參考答案
Answering Effectively
It's straightforward enough, but many candidates find it difficult to answer coherently. The difficulty isn't that you don't understand the concept itself, but rather that you don't know how to break it down so that someone with no financial background could grasp it. Here, interviewers aim to test your ability to communicate effectively—this is a crucial skill in any finance role.
Employers aim to assess your grasp of finance with this basic finance interview question: can you simplify the concept? If not, you might not understand it as thoroughly as you believe.
Secondly, they test how you communicate complex ideas and whether you can convey them effectively to various audiences. In a finance role, you may need to explain complex financial data or concepts to colleagues, clients, or stakeholders who don't have a financial background.
Our advice is to practice this skill. For your finance interview prep, choose a few complex financial concepts and try explaining them as simply as possible—as if you're talking to a friend or family member. Remember, the aim is not to impress with big words but to communicate effectively.
Suppose you're talking to a grandparent who has just asked you about the time value of money. You can ask them if they've ever heard of the saying, “A dollar today is worth more than a dollar tomorrow?” Continue by clarifying that that's the idea behind the time value of money. The money you have right now is generally more valuable than the same amount in the future.
And why is that? There are a few reasons. One is that you can take advantage of the money you have now by putting it in a bank or investing it so that it can grow over time. In other words, you can earn more on top of what you already have.
Answer Example
Situation: Imagine explaining the concept of the time value of money to a college friend studying a non-finance major. They're curious but don't have a background in finance.
Task: I aim to explain the time value of money clearly and concisely, using an example that incorporates a bit more technical detail while remaining accessible.
Action: I begin by revisiting the familiar saying, “A dollar today is worth more than a dollar tomorrow,” to set a foundational understanding. Then, I introduce the concept of interest rates to add a layer of specificity. I explain, “If you have $100 today, and you put it in a savings account with an annual interest rate of 5%, in one year, your $100 will grow to $105. This growth is due to interest, which is essentially the reward you get for letting the bank use your money. Now, if you were to receive $100 a year from now instead, you'd miss out on that potential to earn an extra $5. That's why we say the $100 today is more valuable—it has more potential to grow.”
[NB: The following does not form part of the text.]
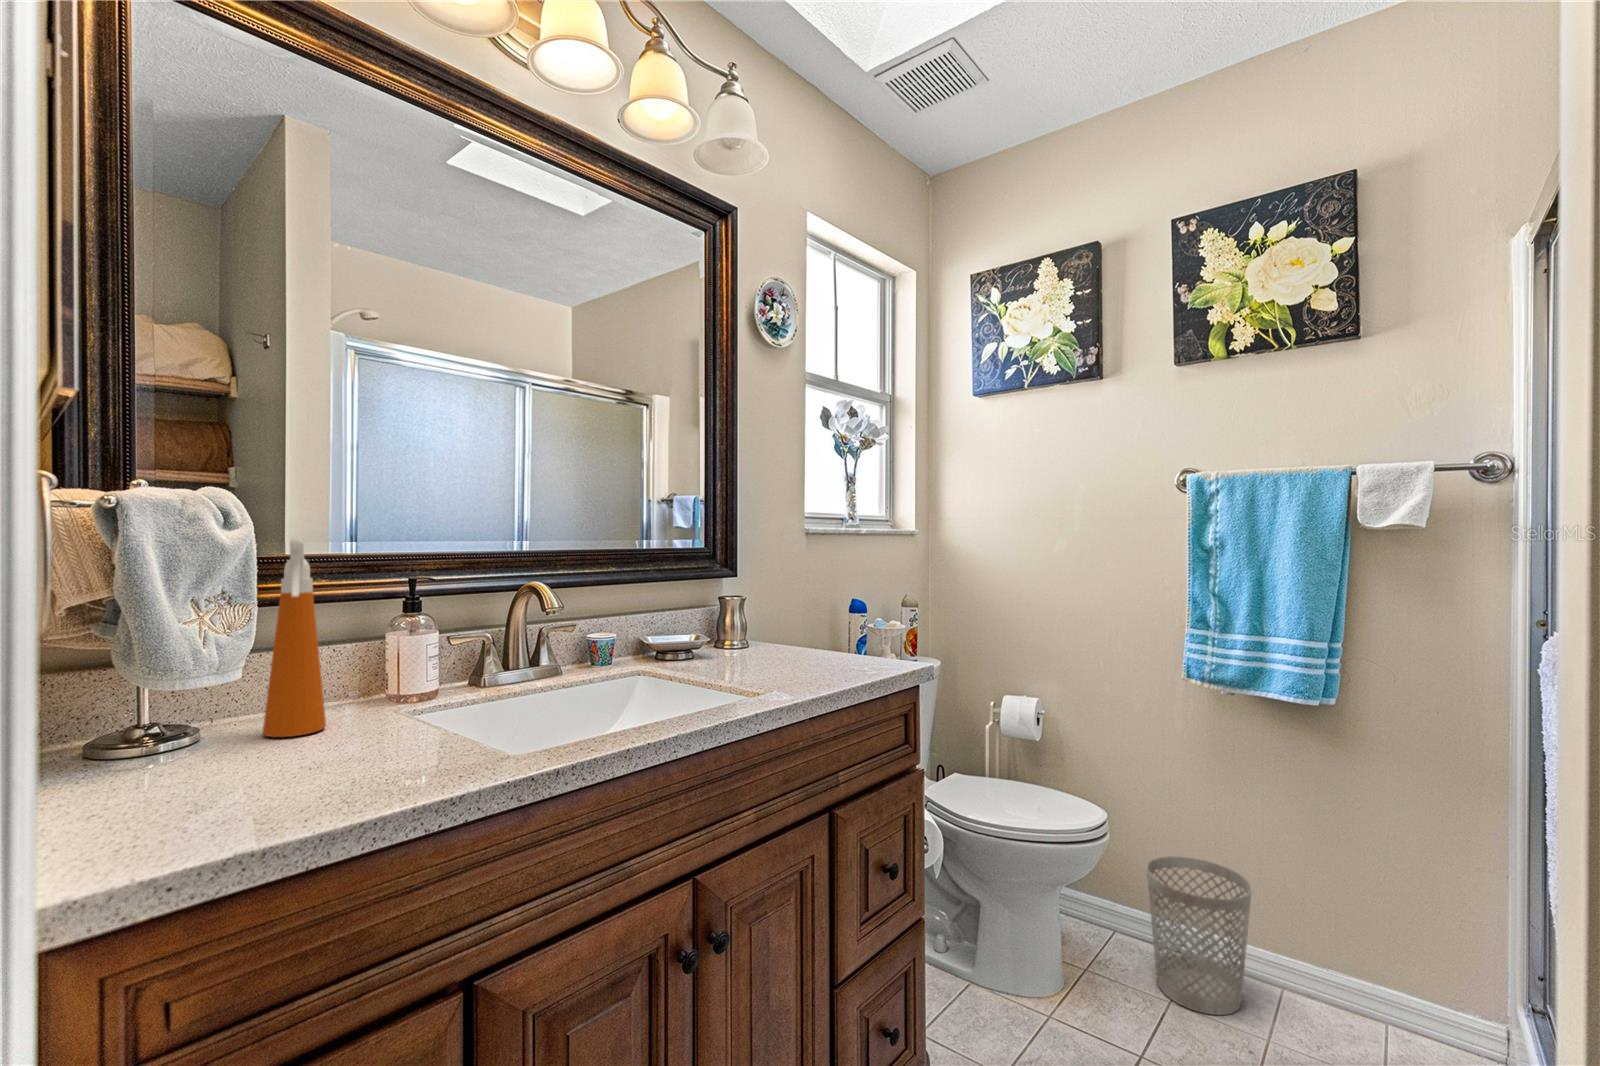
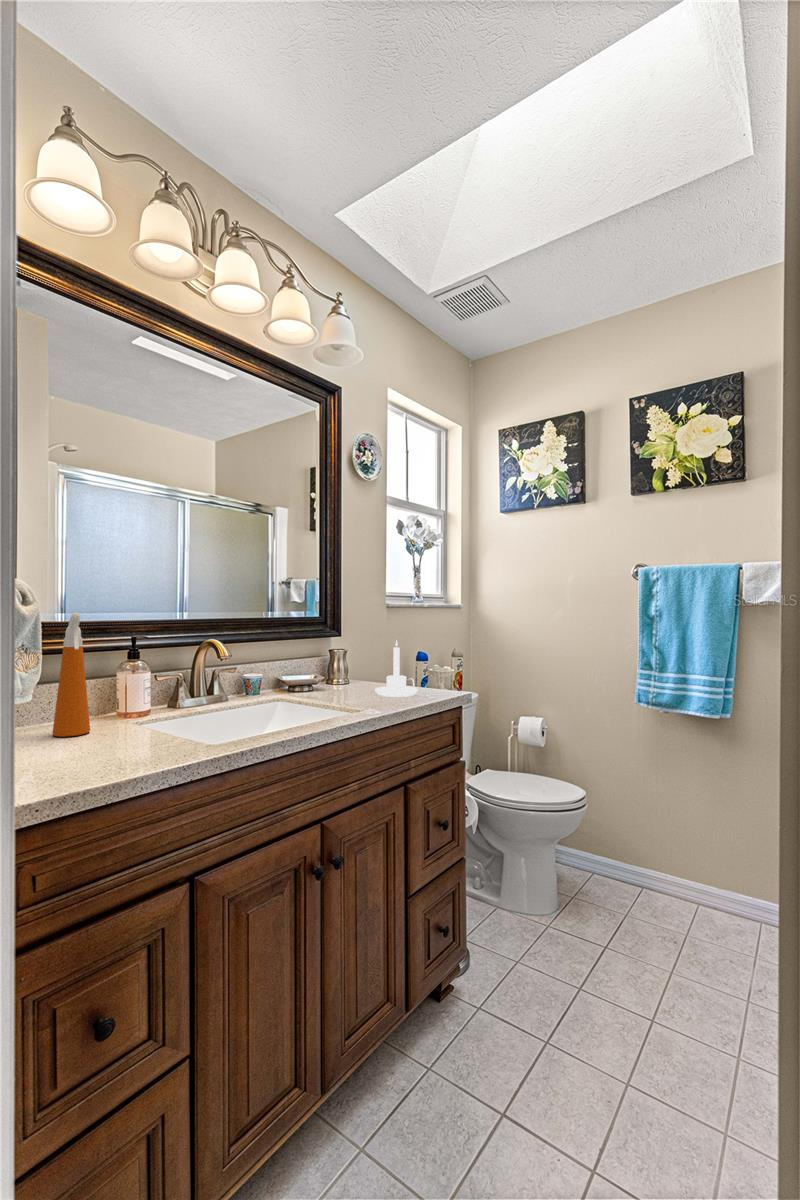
candle holder: none [787,581,852,670] -> present [375,640,418,697]
wastebasket: present [1146,856,1252,1015] -> none [612,822,678,923]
Then, I move on to the concept of inflation. “Inflation reduces the purchasing power of money over time, meaning what you can buy for $100 today might cost more in the future. A few years ago, $100 could buy you a week's worth of groceries. Today, it can only last you a few days. This is the result of inflation. So, if you were to receive that $100 one year from now, not only would you miss out on the opportunity to earn the additional $5 in interest, but that $100 might also buy less due to inflation.”
Result: My friend grasped that money has the potential to grow over time through interest, but not taking advantage of this interest could mean losing value through inflation. They recognized how the time value of money plays a crucial role in financial decisions, appreciating its importance in personal finance and investment planning.